***** Material to process *****

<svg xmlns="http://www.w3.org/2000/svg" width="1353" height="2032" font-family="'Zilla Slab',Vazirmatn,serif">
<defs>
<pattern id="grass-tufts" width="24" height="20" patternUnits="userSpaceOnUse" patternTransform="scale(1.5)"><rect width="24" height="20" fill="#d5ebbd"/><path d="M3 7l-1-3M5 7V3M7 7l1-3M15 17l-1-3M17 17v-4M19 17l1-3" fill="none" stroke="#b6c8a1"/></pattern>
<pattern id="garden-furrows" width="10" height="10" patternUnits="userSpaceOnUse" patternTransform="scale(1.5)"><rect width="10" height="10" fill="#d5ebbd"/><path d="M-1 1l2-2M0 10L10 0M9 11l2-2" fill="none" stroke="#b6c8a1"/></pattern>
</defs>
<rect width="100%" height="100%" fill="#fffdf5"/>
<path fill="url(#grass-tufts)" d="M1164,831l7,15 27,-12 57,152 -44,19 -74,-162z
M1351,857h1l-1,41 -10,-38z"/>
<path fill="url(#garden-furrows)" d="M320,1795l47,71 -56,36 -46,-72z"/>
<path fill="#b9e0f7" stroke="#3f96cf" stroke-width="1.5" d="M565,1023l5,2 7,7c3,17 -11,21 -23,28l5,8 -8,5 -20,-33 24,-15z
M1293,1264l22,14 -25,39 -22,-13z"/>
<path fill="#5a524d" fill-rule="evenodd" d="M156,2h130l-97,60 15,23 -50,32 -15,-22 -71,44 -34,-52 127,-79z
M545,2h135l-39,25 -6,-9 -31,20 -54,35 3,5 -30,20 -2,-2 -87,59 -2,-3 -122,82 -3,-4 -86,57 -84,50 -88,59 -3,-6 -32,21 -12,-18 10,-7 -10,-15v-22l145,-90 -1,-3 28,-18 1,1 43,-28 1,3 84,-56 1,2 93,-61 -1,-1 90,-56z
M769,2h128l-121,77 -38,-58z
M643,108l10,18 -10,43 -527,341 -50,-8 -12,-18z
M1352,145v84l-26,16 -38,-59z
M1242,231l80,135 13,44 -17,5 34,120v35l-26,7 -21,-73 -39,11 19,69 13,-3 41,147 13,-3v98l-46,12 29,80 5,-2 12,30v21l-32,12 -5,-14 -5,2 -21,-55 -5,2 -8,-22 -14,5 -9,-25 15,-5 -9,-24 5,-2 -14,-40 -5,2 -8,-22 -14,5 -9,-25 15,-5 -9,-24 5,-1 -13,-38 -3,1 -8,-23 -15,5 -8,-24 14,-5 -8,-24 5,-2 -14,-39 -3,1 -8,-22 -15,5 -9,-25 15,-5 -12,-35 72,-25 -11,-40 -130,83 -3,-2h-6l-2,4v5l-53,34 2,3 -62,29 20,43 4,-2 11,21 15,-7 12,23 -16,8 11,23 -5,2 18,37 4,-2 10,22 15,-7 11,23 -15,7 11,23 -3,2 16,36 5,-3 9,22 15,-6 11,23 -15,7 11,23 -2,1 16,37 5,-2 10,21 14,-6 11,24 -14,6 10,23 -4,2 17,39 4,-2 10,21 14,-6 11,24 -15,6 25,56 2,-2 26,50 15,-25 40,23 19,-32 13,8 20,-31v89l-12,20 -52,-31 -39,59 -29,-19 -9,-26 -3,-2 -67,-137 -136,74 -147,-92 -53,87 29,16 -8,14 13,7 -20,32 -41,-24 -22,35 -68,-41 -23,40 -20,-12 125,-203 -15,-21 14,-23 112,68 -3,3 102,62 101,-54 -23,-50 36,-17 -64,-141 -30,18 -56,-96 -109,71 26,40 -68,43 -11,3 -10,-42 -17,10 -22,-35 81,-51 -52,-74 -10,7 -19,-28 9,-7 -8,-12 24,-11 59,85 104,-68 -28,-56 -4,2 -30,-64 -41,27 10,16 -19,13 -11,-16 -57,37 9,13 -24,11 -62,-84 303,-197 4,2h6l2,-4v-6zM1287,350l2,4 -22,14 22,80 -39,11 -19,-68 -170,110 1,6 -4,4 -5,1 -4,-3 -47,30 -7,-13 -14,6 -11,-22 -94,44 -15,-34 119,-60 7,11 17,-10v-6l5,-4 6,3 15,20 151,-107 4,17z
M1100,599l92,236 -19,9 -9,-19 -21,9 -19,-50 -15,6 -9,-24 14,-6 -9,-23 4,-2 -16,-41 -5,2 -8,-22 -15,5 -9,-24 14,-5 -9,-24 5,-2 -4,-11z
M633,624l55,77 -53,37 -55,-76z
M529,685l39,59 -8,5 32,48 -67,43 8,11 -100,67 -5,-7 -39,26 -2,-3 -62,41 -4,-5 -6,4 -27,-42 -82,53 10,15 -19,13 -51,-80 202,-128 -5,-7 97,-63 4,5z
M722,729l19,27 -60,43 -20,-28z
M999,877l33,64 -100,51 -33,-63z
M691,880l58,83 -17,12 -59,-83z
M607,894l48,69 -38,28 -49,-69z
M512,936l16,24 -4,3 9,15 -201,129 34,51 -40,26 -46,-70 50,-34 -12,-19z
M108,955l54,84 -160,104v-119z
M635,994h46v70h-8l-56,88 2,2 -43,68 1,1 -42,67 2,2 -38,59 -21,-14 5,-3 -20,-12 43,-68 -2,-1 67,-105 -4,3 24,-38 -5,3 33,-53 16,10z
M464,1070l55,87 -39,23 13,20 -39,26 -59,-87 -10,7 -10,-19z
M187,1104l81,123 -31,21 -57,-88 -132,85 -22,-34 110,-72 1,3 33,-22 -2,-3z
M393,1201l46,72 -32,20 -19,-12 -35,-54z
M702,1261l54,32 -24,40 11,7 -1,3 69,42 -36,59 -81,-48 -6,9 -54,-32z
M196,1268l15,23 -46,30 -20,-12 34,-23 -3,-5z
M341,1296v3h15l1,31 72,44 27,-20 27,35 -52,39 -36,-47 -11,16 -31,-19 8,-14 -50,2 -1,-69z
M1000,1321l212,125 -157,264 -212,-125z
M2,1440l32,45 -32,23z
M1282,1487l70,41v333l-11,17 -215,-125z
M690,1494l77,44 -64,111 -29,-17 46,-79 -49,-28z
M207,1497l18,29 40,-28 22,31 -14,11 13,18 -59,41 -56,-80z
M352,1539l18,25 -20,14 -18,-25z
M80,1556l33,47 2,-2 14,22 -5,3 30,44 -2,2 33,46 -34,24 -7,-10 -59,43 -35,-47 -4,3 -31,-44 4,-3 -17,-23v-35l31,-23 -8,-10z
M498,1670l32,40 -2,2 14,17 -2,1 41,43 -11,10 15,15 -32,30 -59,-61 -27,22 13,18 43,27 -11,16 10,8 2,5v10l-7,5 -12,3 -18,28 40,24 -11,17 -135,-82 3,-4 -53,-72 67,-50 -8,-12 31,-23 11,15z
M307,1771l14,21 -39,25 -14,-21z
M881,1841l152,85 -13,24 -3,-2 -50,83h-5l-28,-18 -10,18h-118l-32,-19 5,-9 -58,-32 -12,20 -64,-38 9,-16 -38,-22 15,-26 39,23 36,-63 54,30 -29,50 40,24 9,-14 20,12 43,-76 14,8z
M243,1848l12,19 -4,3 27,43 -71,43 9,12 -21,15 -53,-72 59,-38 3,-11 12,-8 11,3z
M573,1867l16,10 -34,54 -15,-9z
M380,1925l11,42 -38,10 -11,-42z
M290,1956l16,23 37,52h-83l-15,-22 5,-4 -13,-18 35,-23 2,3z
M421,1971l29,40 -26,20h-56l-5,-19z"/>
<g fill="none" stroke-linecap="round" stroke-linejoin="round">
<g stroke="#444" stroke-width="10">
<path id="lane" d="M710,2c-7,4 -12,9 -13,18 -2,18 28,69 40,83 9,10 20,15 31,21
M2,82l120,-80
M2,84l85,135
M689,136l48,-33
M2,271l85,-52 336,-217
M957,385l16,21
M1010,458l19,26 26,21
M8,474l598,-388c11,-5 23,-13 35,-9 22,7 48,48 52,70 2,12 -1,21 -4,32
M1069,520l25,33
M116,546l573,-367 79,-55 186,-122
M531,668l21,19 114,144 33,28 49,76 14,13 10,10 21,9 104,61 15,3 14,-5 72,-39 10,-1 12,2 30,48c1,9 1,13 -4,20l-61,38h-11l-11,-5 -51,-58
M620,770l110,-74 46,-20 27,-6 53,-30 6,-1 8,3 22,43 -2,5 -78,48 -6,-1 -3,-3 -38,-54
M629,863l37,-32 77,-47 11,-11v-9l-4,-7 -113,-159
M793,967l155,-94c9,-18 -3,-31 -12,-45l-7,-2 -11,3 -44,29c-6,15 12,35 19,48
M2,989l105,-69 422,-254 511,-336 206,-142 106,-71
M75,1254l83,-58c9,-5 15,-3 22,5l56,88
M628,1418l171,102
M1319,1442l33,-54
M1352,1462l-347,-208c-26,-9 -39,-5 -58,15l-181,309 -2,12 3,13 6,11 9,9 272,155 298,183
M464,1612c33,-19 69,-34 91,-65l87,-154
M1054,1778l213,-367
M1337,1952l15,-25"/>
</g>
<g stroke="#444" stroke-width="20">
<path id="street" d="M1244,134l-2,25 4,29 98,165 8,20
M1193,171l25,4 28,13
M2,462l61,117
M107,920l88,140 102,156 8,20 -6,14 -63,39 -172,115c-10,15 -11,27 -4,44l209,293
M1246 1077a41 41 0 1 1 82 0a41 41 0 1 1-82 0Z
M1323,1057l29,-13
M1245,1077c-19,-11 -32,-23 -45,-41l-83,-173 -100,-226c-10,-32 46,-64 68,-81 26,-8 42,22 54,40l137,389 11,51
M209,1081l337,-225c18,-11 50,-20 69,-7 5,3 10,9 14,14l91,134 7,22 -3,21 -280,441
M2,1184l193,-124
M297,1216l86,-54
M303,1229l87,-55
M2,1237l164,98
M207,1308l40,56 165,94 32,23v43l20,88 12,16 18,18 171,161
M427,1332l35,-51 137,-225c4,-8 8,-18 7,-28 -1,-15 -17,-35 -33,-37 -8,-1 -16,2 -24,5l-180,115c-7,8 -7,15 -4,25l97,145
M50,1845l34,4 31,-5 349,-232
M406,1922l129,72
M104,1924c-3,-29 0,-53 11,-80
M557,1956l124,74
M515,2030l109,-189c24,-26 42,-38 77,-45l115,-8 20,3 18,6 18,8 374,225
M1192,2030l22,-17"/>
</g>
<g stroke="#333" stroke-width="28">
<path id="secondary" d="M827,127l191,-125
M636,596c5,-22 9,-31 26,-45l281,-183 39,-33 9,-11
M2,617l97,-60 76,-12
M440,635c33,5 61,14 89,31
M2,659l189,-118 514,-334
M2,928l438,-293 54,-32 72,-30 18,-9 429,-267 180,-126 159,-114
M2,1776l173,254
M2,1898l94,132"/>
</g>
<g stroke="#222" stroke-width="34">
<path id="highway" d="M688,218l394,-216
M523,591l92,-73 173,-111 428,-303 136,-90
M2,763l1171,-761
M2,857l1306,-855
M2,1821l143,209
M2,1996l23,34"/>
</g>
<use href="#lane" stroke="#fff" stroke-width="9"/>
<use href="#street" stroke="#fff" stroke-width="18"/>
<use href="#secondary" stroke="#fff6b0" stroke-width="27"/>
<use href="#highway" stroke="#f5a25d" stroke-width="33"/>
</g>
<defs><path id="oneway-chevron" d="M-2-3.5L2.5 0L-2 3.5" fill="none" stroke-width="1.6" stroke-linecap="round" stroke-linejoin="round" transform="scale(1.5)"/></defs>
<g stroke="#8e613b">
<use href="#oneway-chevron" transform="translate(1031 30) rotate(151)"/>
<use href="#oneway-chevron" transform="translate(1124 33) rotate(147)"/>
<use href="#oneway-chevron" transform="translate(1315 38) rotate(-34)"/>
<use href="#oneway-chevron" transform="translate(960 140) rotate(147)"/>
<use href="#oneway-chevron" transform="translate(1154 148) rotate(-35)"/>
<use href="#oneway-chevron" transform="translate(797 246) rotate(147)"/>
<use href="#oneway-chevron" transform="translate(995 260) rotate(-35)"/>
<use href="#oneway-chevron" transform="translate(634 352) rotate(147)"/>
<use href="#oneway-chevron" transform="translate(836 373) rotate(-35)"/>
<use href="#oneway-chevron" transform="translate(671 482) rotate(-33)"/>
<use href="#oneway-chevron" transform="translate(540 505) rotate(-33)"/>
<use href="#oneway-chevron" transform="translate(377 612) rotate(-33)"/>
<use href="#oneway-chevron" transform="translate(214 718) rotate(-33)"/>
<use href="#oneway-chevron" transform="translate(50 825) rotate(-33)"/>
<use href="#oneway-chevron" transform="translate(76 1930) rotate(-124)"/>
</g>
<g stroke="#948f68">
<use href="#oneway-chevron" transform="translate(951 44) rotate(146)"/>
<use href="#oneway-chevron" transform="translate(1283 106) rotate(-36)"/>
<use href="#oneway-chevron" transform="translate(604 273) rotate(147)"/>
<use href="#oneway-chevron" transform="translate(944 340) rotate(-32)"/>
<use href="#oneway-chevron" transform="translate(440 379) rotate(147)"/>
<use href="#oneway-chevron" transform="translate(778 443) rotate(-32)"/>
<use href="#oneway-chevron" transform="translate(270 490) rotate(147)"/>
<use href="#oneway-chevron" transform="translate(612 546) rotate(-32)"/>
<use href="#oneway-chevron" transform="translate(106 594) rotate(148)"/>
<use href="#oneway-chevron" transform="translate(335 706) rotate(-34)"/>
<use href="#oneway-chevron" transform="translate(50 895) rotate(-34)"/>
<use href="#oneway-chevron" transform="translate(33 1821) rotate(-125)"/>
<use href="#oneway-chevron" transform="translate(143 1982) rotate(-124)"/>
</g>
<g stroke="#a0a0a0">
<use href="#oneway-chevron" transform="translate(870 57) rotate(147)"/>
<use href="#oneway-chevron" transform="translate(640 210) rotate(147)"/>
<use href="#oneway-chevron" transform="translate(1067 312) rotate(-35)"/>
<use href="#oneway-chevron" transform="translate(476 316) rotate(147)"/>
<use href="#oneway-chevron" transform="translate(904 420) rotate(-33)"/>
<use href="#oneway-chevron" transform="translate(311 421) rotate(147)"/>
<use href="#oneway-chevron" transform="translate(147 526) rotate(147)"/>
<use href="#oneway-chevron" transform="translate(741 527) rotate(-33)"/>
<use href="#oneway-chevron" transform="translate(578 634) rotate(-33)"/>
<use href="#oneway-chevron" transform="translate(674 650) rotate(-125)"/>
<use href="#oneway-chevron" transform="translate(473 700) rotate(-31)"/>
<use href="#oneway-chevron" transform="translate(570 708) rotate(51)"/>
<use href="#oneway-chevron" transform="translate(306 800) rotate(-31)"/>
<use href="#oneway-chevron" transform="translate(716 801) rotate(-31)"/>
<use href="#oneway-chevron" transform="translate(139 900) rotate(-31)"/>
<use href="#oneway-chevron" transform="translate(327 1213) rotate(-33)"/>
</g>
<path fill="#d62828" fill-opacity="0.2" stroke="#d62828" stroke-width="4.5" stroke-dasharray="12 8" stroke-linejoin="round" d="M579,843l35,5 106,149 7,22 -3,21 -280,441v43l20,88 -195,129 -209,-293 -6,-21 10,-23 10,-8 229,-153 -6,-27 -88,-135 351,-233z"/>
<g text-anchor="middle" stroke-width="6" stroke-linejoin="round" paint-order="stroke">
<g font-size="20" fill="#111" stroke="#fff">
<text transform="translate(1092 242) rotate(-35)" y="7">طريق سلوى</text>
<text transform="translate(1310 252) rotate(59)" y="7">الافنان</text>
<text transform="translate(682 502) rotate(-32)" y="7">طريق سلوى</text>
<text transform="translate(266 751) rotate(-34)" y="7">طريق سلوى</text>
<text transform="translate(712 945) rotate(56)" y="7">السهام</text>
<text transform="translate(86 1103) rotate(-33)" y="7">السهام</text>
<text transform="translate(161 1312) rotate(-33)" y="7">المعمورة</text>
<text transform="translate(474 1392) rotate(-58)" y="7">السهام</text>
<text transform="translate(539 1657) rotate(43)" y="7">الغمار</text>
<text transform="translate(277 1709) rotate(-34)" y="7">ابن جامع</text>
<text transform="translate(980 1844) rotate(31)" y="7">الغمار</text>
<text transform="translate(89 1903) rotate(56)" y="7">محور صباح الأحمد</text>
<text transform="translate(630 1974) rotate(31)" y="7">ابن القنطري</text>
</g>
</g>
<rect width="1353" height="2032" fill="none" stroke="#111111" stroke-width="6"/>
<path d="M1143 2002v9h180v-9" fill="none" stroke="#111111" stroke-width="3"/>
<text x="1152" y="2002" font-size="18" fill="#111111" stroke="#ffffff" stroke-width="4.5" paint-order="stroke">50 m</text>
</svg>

*****

- Task to complete -
What are the lines, exactly as written above, from the line with "M464,1612c33,-19 69,-34 91,-65l87,-154" to the line with "M297,1216l86,-54", both included? Output only those.

- Solution for this exercise -
M464,1612c33,-19 69,-34 91,-65l87,-154
M1054,1778l213,-367
M1337,1952l15,-25"/>
</g>
<g stroke="#444" stroke-width="20">
<path id="street" d="M1244,134l-2,25 4,29 98,165 8,20
M1193,171l25,4 28,13
M2,462l61,117
M107,920l88,140 102,156 8,20 -6,14 -63,39 -172,115c-10,15 -11,27 -4,44l209,293
M1246 1077a41 41 0 1 1 82 0a41 41 0 1 1-82 0Z
M1323,1057l29,-13
M1245,1077c-19,-11 -32,-23 -45,-41l-83,-173 -100,-226c-10,-32 46,-64 68,-81 26,-8 42,22 54,40l137,389 11,51
M209,1081l337,-225c18,-11 50,-20 69,-7 5,3 10,9 14,14l91,134 7,22 -3,21 -280,441
M2,1184l193,-124
M297,1216l86,-54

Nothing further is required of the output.